Lowden defended herself by pointing to the letter a doctor—and a former Republican candidate for Senate—sent to the Las Vegas Review-Journal saying she had traded her services for “for alfalfa hay, a bath tub, yard work and horse shoeing.” But while some people may be able to strike deals with the doctors, that won’t work for most of us. It would be difficult to trade my knowledge of political theory for antibiotics. And most doctors would prefer have the money to buy whatever they wanted over a chicken—never mind that a hospital stay would cost a lot of chicken. Switching to a standard currency has allowed to live in larger communities do business with people who don’t need what we have to offer. And returning to a barter economy wouldn’t hold down health care costs anyway.

“Welcome to the 21st Century, Sue Lowden,” writes Liz White. The Democrats quickly launched Chickens for Checkups, a site allowing people to send letters to Lowden asking for her help finding a doctor who can cure their lumbago in exchange for livestock or bushels of grain. A Democratic staffer even showed up at Lowden’s campaign headquarters with a goat. But the funniest jibe might have been the ad Talking Points Memo found on Craigslist:

I’ve got heart disease. I need a new heart, but I’m not insured, or rich.

Any surgeons out there willing to perform a transplant in exchange for one of my chickens? They’re healthy, spotted brown chickens, ranging from 5 to 8 lbs.

Please reply quickly—want to get this done before Obama’s healthcare takeover kicks in.

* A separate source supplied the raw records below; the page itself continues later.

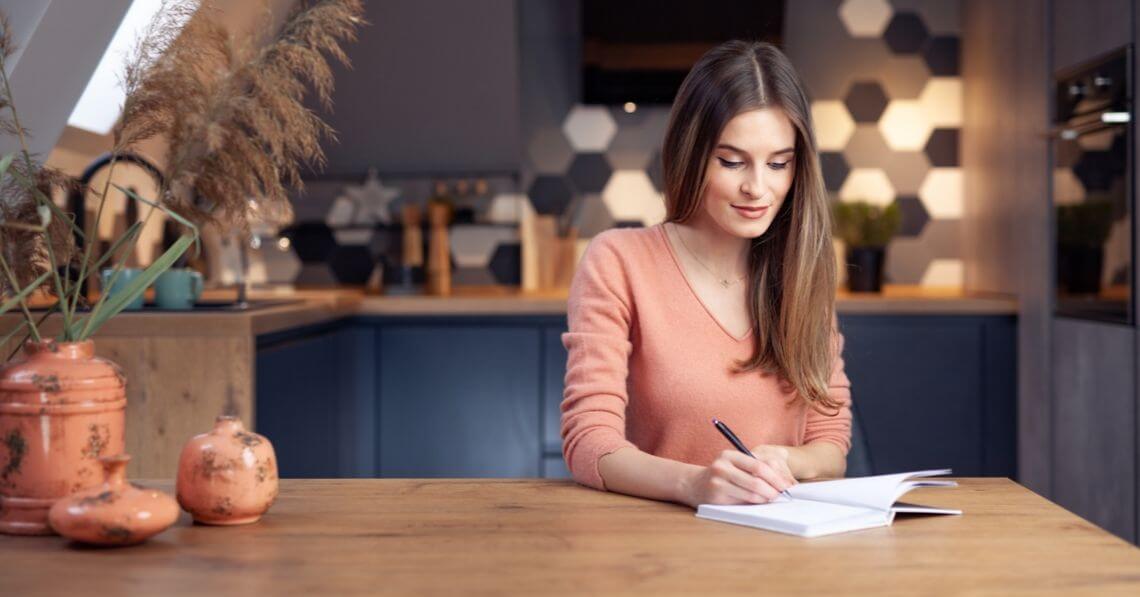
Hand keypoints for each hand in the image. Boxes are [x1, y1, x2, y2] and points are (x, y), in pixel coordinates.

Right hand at [681, 447, 797, 507]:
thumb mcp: (734, 465)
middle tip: (782, 495)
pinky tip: (759, 501)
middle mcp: (722, 467)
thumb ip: (753, 468)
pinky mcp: (716, 497)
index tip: (786, 485)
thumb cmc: (721, 475)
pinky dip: (755, 503)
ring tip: (772, 498)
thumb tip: (782, 481)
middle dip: (773, 489)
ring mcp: (718, 482)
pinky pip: (742, 501)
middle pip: (756, 480)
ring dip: (766, 498)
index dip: (775, 476)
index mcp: (729, 455)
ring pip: (751, 493)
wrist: (693, 484)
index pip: (759, 465)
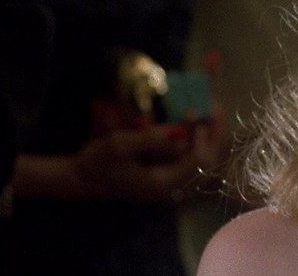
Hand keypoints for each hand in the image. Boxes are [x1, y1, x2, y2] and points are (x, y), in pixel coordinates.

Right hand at [75, 122, 214, 202]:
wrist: (83, 179)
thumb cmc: (98, 162)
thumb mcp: (119, 145)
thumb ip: (150, 138)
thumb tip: (179, 130)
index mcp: (163, 182)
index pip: (199, 160)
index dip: (203, 136)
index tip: (198, 113)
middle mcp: (171, 187)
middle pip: (207, 162)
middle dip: (213, 135)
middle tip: (214, 109)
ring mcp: (170, 184)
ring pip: (201, 161)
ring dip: (207, 138)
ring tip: (208, 114)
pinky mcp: (166, 177)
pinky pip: (191, 161)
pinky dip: (196, 142)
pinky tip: (194, 125)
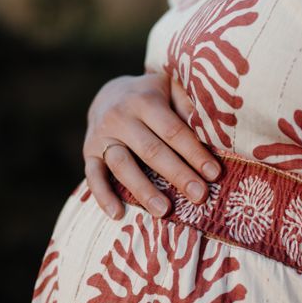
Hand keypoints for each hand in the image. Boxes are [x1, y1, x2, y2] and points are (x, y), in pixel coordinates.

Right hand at [84, 72, 220, 219]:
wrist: (109, 93)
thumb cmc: (152, 96)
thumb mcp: (171, 88)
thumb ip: (188, 105)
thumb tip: (210, 131)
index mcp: (145, 101)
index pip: (173, 131)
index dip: (194, 153)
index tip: (214, 173)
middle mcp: (120, 117)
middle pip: (151, 151)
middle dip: (177, 175)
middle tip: (199, 196)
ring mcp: (101, 136)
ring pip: (122, 166)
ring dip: (143, 191)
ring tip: (164, 212)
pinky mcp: (88, 152)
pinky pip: (93, 176)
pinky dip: (103, 196)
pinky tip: (118, 214)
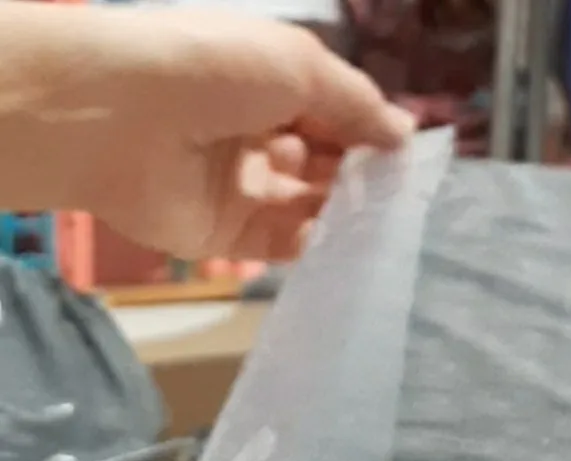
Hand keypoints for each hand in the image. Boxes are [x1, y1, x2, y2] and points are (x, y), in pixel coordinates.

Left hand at [0, 3, 413, 260]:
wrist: (119, 120)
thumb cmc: (213, 72)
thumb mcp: (299, 65)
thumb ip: (356, 103)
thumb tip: (404, 133)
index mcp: (268, 85)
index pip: (333, 114)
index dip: (370, 133)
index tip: (408, 156)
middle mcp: (258, 134)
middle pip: (324, 162)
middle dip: (361, 175)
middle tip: (402, 194)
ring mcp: (243, 187)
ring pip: (309, 205)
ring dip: (345, 210)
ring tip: (384, 220)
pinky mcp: (229, 234)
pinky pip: (284, 242)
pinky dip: (317, 242)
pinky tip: (349, 242)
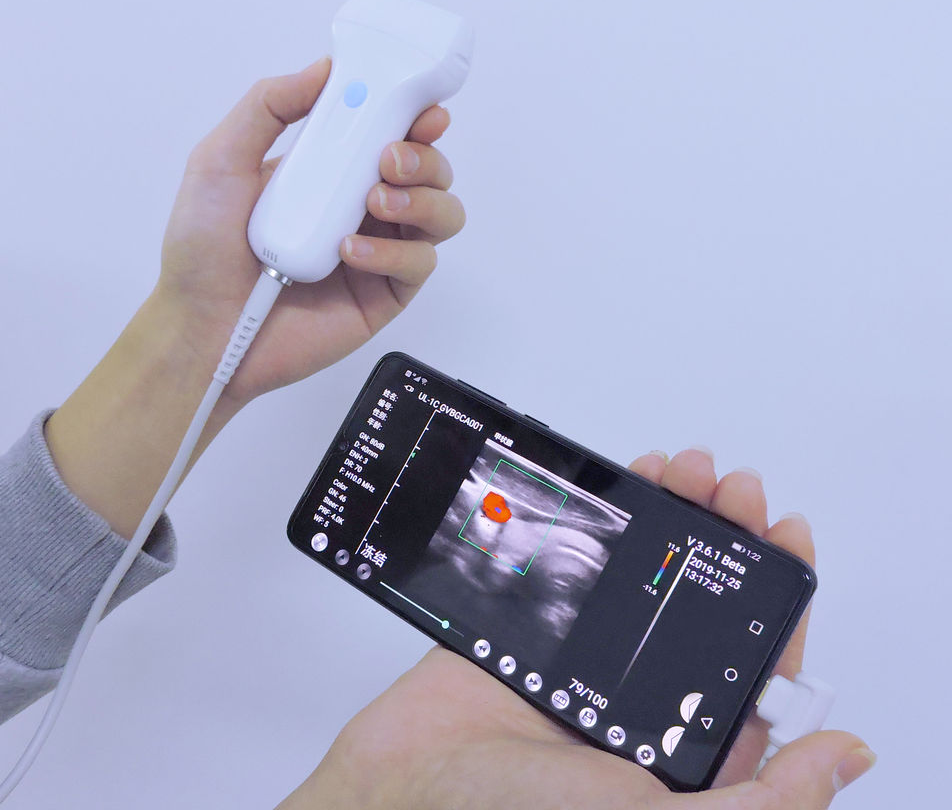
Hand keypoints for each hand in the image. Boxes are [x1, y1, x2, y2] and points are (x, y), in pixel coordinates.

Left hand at [158, 56, 465, 408]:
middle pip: (431, 171)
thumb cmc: (203, 248)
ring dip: (424, 198)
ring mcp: (379, 251)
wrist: (202, 325)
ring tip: (376, 199)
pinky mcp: (386, 293)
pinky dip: (393, 251)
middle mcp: (363, 207)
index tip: (422, 106)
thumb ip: (270, 107)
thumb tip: (325, 70)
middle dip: (424, 156)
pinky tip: (351, 251)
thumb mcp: (221, 159)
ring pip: (442, 215)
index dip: (415, 116)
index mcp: (332, 170)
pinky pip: (418, 264)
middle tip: (390, 158)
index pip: (392, 133)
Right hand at [277, 449, 873, 809]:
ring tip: (688, 470)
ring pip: (648, 571)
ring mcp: (588, 655)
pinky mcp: (536, 623)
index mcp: (680, 748)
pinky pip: (582, 558)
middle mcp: (640, 698)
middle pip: (702, 601)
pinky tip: (628, 485)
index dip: (776, 596)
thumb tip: (845, 755)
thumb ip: (756, 796)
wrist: (402, 784)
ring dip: (675, 517)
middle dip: (725, 537)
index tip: (783, 534)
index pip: (754, 664)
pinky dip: (609, 518)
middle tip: (731, 489)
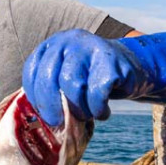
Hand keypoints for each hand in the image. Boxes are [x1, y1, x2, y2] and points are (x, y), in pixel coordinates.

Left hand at [22, 28, 165, 125]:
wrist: (132, 67)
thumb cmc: (91, 79)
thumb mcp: (66, 78)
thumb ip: (50, 90)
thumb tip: (37, 120)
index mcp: (52, 46)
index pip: (33, 72)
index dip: (36, 98)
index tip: (45, 115)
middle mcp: (68, 41)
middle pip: (49, 78)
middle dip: (52, 107)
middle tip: (59, 123)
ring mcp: (90, 47)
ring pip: (73, 86)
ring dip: (79, 108)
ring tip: (88, 113)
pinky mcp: (110, 61)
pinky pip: (97, 93)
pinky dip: (98, 109)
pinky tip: (102, 110)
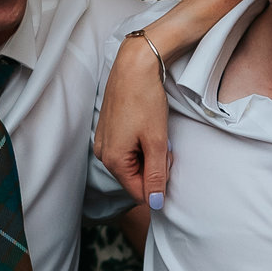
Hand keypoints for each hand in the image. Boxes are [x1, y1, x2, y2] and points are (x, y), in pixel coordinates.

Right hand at [95, 33, 172, 209]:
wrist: (134, 67)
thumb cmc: (145, 100)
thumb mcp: (157, 142)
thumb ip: (157, 175)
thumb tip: (156, 203)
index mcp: (113, 160)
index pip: (139, 192)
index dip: (159, 183)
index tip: (168, 161)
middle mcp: (103, 154)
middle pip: (135, 178)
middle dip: (154, 167)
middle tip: (165, 146)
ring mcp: (104, 141)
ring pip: (133, 163)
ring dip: (149, 155)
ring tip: (156, 134)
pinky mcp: (108, 131)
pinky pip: (128, 150)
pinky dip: (142, 144)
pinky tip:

The gaffe—and Lowden’s clumsy attempts to defend it—shows that her campaign isn’t ready for prime time. Harry Reid’s declining popularity means that he’s in trouble anyway, but Lowden will need to run a much more professional campaign to beat him. In a larger sense, Lowden’s remark is emblematic of the how unserious the Republican attacks on the Democrats’ health care plan have been. In an effort to deny the Democrats an electoral victory, they have attacked even proposals they originally made themselves as socialism. Instead of offering alternative solutions, they have hearkened back to a vision of a society that no longer exists. Sue Lowden just became the new poster child for that strategy.